Comme indiqué, la manie dysphorique est une maladie difficile à traiter. De nombreuses personnes souffrant de dépression trouvent les antidépresseurs utiles ; cependant, cela aggrave les symptômes des épisodes maniaques et il faut donc faire preuve de prudence avant d’administrer de tels médicaments. Dans la plupart des cas, le médecin vous prescrira des stabilisateurs de l’humeur et des antipsychotiques. Une thérapie autonome ne fonctionnera pas dans les cas de manie dysphorique et une combinaison de médicaments contrôlant les symptômes de la dépression et de la manie sera nécessaire pour le traitement de la manie dysphorique.[2]
Certains des médicaments préférés utilisés pour traiter la manie dysphorique comprennent la rispéridone. Ce médicament est extrêmement efficace pour traiter la manie, mais ne l’est pas pour traiter la dépression. Certains des autres médicaments utilisés comprennent l’olanzapine et l’aripiprazole. Les stabilisateurs de l’humeur les plus appréciés et efficaces dans le traitement de la manie dysphorique comprennent la carbamazépine, le divalproex sodique et l’oxcarbazépine.[2]

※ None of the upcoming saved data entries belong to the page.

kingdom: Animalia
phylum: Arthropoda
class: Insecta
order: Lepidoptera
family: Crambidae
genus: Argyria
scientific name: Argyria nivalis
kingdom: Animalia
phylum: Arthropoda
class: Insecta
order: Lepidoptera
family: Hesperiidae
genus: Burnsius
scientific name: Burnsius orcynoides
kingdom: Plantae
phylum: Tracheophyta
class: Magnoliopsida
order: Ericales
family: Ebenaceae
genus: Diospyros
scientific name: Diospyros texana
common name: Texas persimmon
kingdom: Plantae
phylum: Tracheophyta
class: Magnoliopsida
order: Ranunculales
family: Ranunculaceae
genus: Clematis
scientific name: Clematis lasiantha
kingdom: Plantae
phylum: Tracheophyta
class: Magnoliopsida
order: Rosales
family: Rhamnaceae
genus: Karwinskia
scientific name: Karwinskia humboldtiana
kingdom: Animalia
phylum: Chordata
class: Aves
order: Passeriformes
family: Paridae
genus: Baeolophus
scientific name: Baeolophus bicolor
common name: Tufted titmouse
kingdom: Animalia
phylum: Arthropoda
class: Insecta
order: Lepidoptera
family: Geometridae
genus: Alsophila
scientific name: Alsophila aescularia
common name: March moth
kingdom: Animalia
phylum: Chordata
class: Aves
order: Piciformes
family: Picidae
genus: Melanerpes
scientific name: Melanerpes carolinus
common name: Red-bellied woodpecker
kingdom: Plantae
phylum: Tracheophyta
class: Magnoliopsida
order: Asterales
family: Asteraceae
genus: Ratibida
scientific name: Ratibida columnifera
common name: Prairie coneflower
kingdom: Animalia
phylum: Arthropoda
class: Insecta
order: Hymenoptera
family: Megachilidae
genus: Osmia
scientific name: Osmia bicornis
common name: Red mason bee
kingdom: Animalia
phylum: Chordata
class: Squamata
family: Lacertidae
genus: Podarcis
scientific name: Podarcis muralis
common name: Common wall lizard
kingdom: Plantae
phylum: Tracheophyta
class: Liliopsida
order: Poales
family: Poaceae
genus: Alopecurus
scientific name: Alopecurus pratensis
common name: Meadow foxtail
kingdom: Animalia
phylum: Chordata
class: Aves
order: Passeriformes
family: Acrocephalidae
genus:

Il convient de noter que tous les médicaments administrés pour le traitement de la manie dysphorique ont un profil d’effets secondaires important et que, dans la plupart des cas, les patients ont des problèmes d’observance, ce qui rend souvent le traitement inefficace. Certaines études suggèrent que les anticonvulsivants sont très efficaces dans le traitement de la manie dysphorique. Cela est particulièrement vrai s’ils sont utilisés en association avec des antipsychotiques ou un anxiolytique.[2]
La conformité est quelque chose d’absolument nécessaire et doit être respecté. Tant que le plan de traitement est suivi avec diligence par le patient, les épisodes de manie dysphorique peuvent être contrôlés dans une large mesure. De plus, la thérapie par électrochocs est une autre façon de traiter les symptômes de la manie dysphorique. Ceci est réservé aux personnes qui trouvent le traitement médicamenteux inefficace ou qui ont des problèmes d’observance des médicaments. Cette procédure consiste à administrer des chocs électriques contrôlés aux patients.[2]
Cette forme de thérapie est principalement utilisée pour les patients extrêmement suicidaires et présentant des périodes constantes de dépression et de manie se succédant rapidement. Le mécanisme exact du fonctionnement de cette thérapie et son efficacité globale doivent encore être étudiés en détail. De plus, certains changements de style de vie peuvent être très efficaces dans le traitement de la manie dysphorique. Ceux-ci incluent :[2]
- Prendre des médicaments selon les directives du médecin
- Évitercaféine,alcool,tabacet les drogues récréatives
- Avoir un horaire de sommeil régulier et maintenir une bonne hygiène du sommeil
- Adoptez une alimentation saine et nutritive
- Exercices physiques quotidiens
- Être actif socialement et ne pas rester isolé
- Se rendre aux urgences en cas de périodes rapides de dépression alternative et de symptômes maniaques.
Assister à des séances de conseil pour faire face au stress et aux troubles de l’humeur plus efficacement et de manière saine peut prévenir la poussée des symptômes de la manie dysphorique.[2]